Sunil Jain

Senior Associate Editor, Business Standard

Tuesday, May 23, 2006

Conspiracy of silence

Anyone who has read the series of news reports this newspaper has run on the findings from the National Sample Survey’s 1999-2000 round will agree there is no case for reservations of the sort being contemplated today, either in private sector jobs or in colleges, as this is not where the problem of inequity lies. But while we are not for reservations, it would be unfair to blame Human Resources Development Minister Arjun Singh alone for the mess that has been created, as both the medical students as well as sections of the Congress Party are attempting to do. Indeed, the two members of the Knowledge Commission who have resigned in protest, have held the Prime Minister accountable, by way of his relative inaction. There is no doubt that Mr Singh shot his bolt without being authorised to do so, but the HRD minister is right when he says he was merely fulfilling what had been mandated by Parliament.

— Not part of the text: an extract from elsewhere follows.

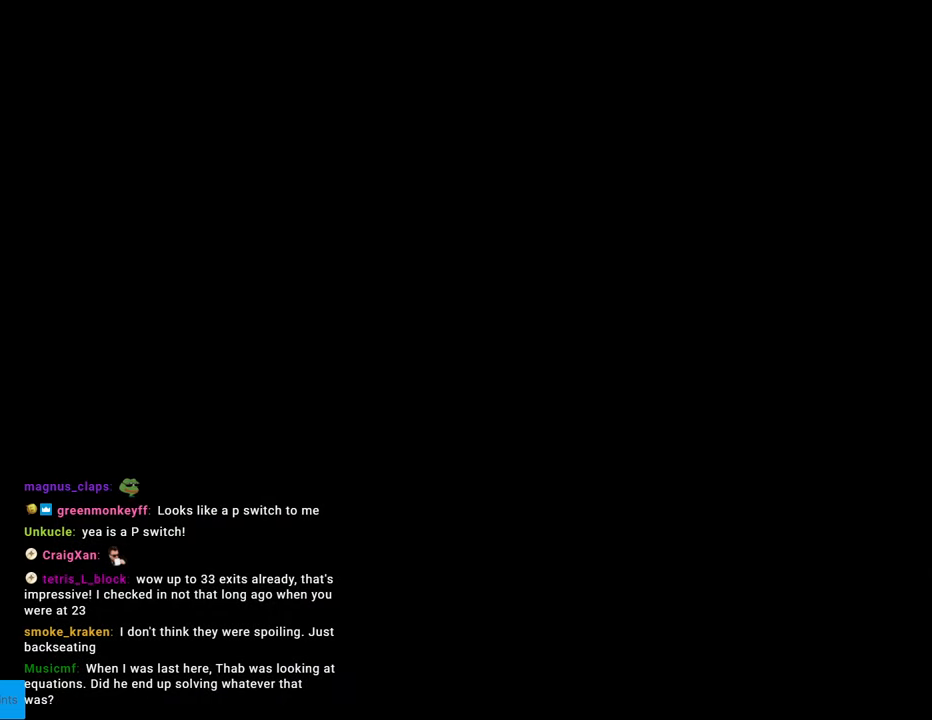
{"buttons": [], "events": []}
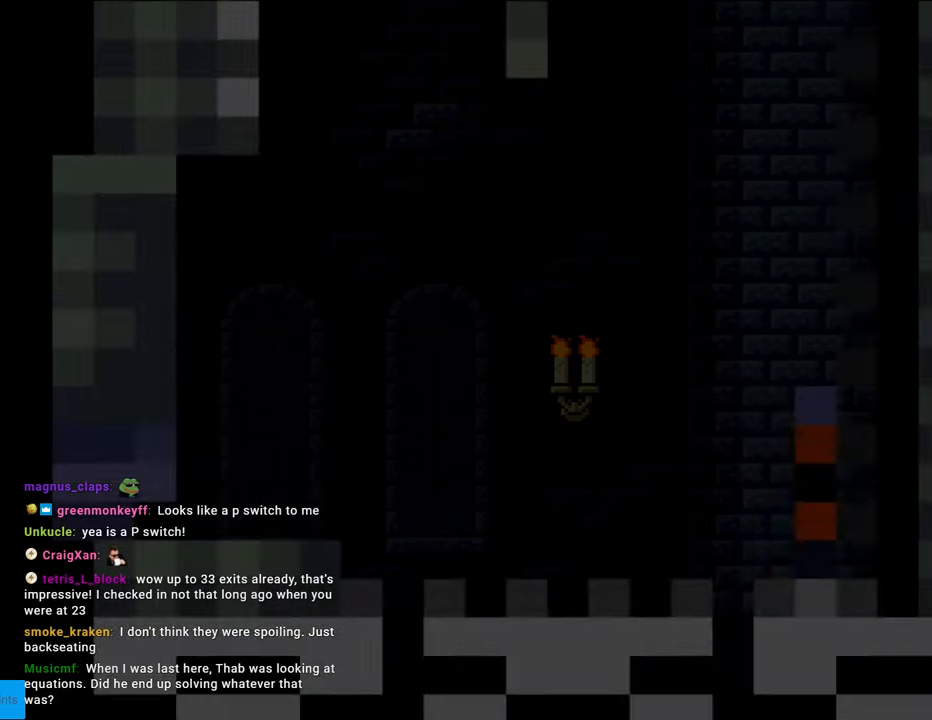
{"buttons": [], "events": []}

Apologists insist this is not true since the Private Professional Educational Institutions (Regulation of Admission and Fixation of Fees) Act of 2005 was about private educational institutions. Indeed, they point out that the Bill specifically says it does not apply to institutions like the Central medical colleges or the IITs—while specifying who it applies to, the Act says it applies to all institutions deemed to be universities, “other than those promoted and maintained by the Central Government; and, imparting professional education.”
That’s true, but did any of those worthies in the Congress party, or those who passed the Bill in Parliament, think it had a hope of sailing through without having reservations in centrally-run/promoted institutions as well? How can you have reservations in a privately-run medical college when you don’t have one in AIIMS? The same is true for privately-run engineering colleges. On these grounds alone, the Act would have been subject to credible legal challenge. In which case, whether Mr Singh is solely to blame for uncorking the genie is doubtful.
The bigger part of the blame just has to lie with the legislators from each party that helped make the Act a reality. If the legislators didn’t see this obvious contradiction, they are guilty of a severe myopia; if they were aware of it, and still passed the Bill, clearly they thought the Bill didn’t need to be implemented, and that the mere tokenism involved in passing the Bill would be enough to get additional votes. To that extent, even if inadvertently, Mr Singh has done all a favour by forcing them to come out in the open with their positions on the matter of reservations. That the Congress Party is still refusing to come clean on the matter, and is trying to obfuscate the issue by talking of reservations in a phased manner along with increased seats in various colleges, is testimony to just how deep the hypocrisy runs—indeed, while agreeing with anti-reservationists in private, no politician wants to come out in the open as they fear they’ll lose votes if seen as anti-SC/ST/OBC. The media, needless to say, is not without its share of the blame, either, as, when the Bill got passed, most failed to realise its implications. It was only when the striking medicos forced the nation to focus on the Act that its full implications are hitting us in the face.